How the pandemic affected the sense of belonging in Japan

Research shows the pandemic created opportunities for a greater sense of belonging through empathy. Participation in education and work can enhance this feeling. However, a student with chronic social anxiety who submits assessments online instead of attending class illustrates a complex situation. While the student is part of the academic community, he still lacks connection to the campus and fellow students.

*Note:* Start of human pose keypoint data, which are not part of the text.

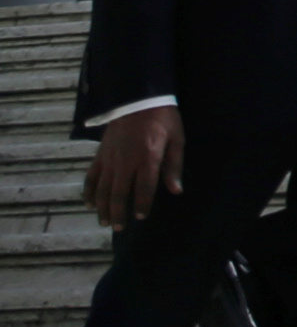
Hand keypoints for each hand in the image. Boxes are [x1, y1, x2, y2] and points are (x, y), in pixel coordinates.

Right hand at [86, 104, 183, 226]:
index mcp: (148, 157)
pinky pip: (91, 176)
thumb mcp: (177, 139)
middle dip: (118, 213)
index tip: (140, 217)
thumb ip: (174, 166)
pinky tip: (89, 203)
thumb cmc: (163, 119)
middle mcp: (126, 161)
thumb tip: (176, 190)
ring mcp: (110, 159)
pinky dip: (88, 191)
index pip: (144, 188)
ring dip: (102, 207)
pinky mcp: (100, 154)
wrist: (138, 98)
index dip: (141, 205)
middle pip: (118, 193)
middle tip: (119, 228)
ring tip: (104, 222)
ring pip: (102, 189)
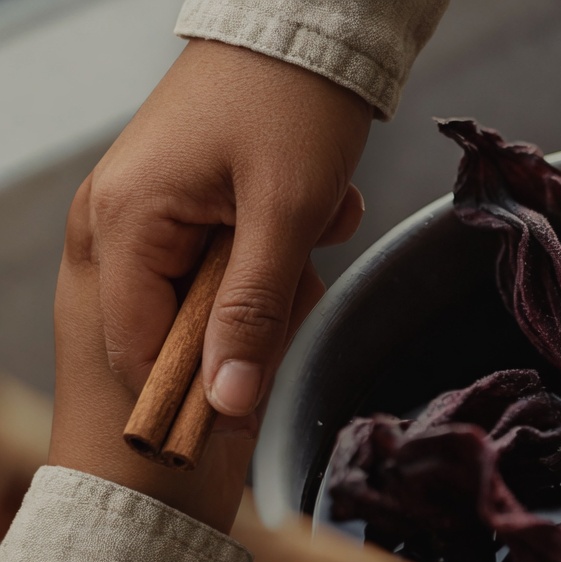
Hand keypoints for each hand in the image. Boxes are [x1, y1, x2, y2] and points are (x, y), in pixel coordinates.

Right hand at [51, 40, 370, 530]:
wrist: (307, 31)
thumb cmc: (293, 107)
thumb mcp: (284, 216)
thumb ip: (254, 313)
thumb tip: (227, 402)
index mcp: (126, 224)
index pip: (138, 351)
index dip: (195, 391)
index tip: (255, 404)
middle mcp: (121, 218)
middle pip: (181, 326)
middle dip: (259, 310)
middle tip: (308, 268)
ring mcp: (151, 207)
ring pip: (217, 293)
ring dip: (281, 273)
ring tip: (319, 219)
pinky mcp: (186, 198)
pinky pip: (230, 256)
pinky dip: (281, 243)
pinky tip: (314, 207)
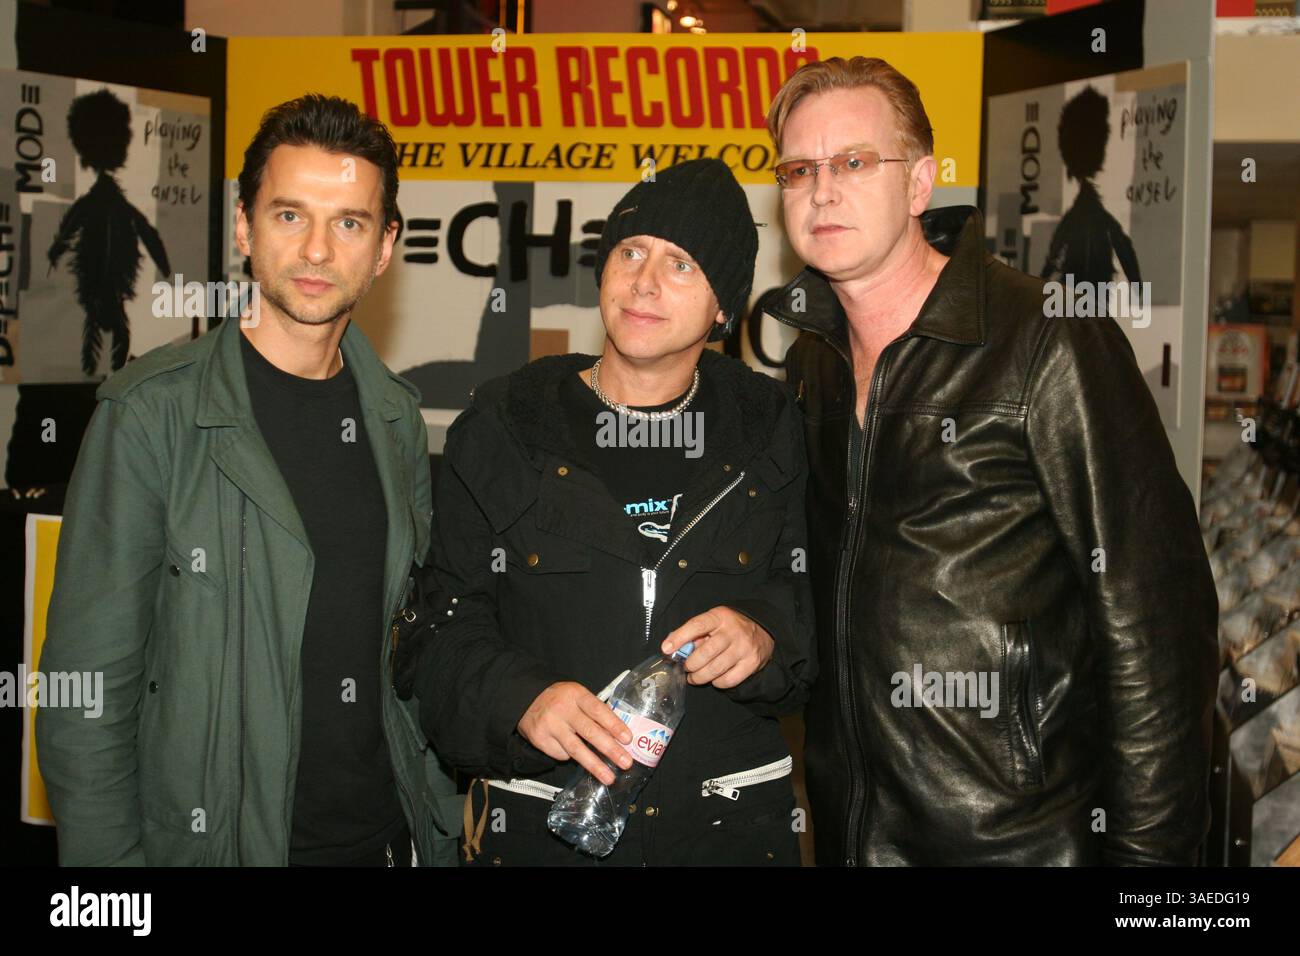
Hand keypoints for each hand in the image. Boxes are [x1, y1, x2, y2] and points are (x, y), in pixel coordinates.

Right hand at [517, 681, 633, 785]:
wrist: (527, 700)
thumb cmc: (562, 700)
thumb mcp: (578, 697)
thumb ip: (595, 712)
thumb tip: (618, 737)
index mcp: (576, 695)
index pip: (598, 710)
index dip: (613, 725)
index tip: (627, 739)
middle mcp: (562, 709)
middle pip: (589, 732)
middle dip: (609, 749)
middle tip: (625, 762)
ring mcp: (550, 725)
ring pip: (576, 749)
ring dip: (595, 766)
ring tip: (609, 778)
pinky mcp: (540, 739)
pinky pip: (562, 754)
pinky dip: (572, 757)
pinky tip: (575, 754)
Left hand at [661, 607, 773, 688]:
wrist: (763, 631)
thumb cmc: (730, 627)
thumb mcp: (714, 621)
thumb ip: (694, 632)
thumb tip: (672, 647)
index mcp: (720, 617)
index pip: (697, 625)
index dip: (680, 637)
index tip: (666, 649)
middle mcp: (733, 631)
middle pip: (705, 653)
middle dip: (690, 664)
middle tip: (686, 668)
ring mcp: (744, 648)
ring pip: (715, 669)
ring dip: (700, 677)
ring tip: (694, 677)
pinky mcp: (751, 664)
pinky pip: (728, 680)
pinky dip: (717, 682)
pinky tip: (714, 678)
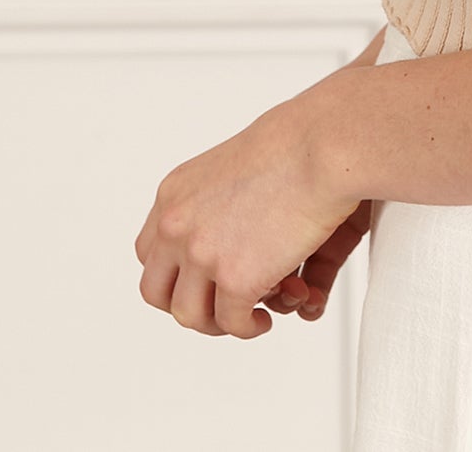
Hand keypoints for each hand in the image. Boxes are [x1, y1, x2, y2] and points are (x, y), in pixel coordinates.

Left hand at [134, 90, 363, 339]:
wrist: (321, 146)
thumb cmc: (295, 143)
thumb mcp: (232, 165)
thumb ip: (215, 199)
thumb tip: (228, 224)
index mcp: (175, 194)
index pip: (150, 250)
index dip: (174, 272)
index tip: (198, 280)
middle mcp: (178, 225)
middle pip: (156, 290)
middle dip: (187, 303)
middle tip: (216, 307)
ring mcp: (203, 254)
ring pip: (190, 315)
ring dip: (216, 323)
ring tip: (245, 315)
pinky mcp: (236, 279)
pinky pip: (233, 323)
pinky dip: (247, 327)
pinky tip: (263, 319)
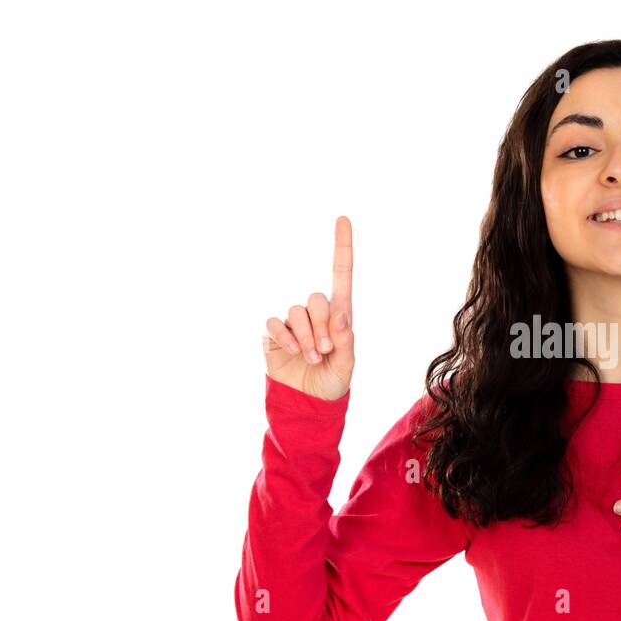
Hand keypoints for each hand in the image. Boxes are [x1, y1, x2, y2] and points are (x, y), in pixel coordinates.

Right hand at [262, 216, 355, 400]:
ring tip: (312, 358)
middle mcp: (316, 314)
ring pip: (297, 312)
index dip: (342, 247)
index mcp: (338, 316)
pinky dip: (285, 336)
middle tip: (324, 352)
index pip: (341, 275)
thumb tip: (342, 311)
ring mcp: (293, 322)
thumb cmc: (332, 381)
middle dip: (323, 327)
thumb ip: (346, 339)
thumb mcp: (346, 365)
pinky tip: (292, 352)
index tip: (343, 219)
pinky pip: (275, 323)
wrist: (307, 402)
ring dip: (305, 337)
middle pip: (317, 299)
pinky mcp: (274, 333)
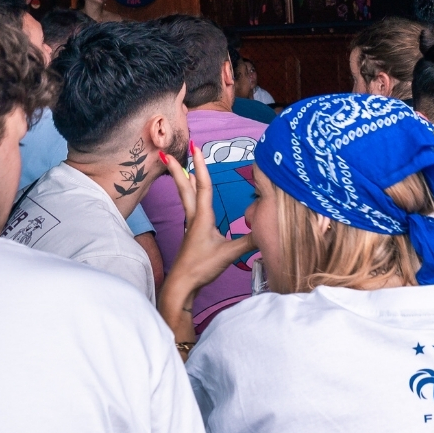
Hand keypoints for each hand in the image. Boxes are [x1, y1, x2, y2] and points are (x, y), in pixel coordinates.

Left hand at [160, 148, 250, 291]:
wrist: (182, 285)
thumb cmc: (201, 267)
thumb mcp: (228, 254)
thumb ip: (249, 241)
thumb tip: (268, 230)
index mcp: (203, 217)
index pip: (204, 186)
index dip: (201, 165)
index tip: (195, 147)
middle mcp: (194, 217)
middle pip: (185, 188)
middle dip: (177, 169)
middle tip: (165, 154)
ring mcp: (191, 226)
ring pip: (186, 197)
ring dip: (183, 180)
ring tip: (181, 168)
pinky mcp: (192, 234)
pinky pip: (190, 207)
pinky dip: (190, 195)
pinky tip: (194, 198)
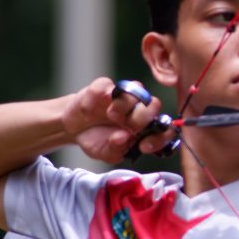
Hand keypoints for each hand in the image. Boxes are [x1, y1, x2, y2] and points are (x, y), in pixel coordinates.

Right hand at [61, 77, 176, 162]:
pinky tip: (88, 111)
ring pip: (137, 88)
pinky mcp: (104, 86)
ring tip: (110, 116)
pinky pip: (106, 85)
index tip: (143, 146)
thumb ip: (116, 150)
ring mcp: (122, 95)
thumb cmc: (96, 140)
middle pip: (154, 105)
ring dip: (124, 105)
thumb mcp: (105, 153)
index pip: (164, 130)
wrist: (74, 129)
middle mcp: (138, 109)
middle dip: (142, 119)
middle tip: (127, 128)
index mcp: (145, 128)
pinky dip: (97, 97)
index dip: (160, 137)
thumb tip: (123, 137)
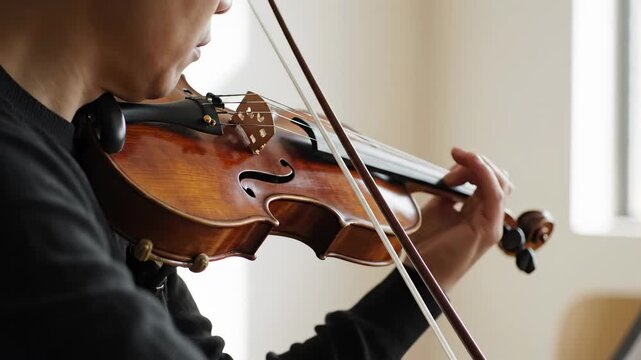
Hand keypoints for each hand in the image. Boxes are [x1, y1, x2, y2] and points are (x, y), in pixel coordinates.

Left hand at [403, 147, 512, 291]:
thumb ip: (447, 192)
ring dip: (481, 165)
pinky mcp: (488, 230)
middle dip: (477, 162)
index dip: (471, 163)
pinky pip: (495, 195)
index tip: (453, 157)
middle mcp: (487, 217)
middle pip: (497, 178)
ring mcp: (491, 224)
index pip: (487, 179)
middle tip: (454, 158)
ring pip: (501, 183)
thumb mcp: (435, 209)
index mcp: (476, 211)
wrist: (420, 273)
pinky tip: (473, 163)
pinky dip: (485, 175)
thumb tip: (451, 173)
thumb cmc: (425, 246)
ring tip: (459, 162)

Cultural belonging and language barriers in Japan

Despite being in Japan for 10 years and having some friendships, Naomi still felt a lack of true belonging. This sense of not belonging contrasted with a stronger sense of support felt in Australia, influenced her decision to return home. She felt that deeper connections were hard to establish in Japan, possibly because of cultural differences or being a foreigner.

Naomi’s ikigai

“A sense of community and belonging is definitely my ikigai.” - Naomi Berman

Sense of Community

For Naomi, a sense of community and belonging are what give her the feeling of ikigai. She also feels ikigai through music, as it brings people together and gives a shared experience, fostering a sense of community.


Hikikomori is an issue that deserves our attention. Many people are afraid to speak up due to the stigma surrounding it. However, with proper knowledge and education, we can better understand this sociological phenomenon and provide the right support for those who suffer from it.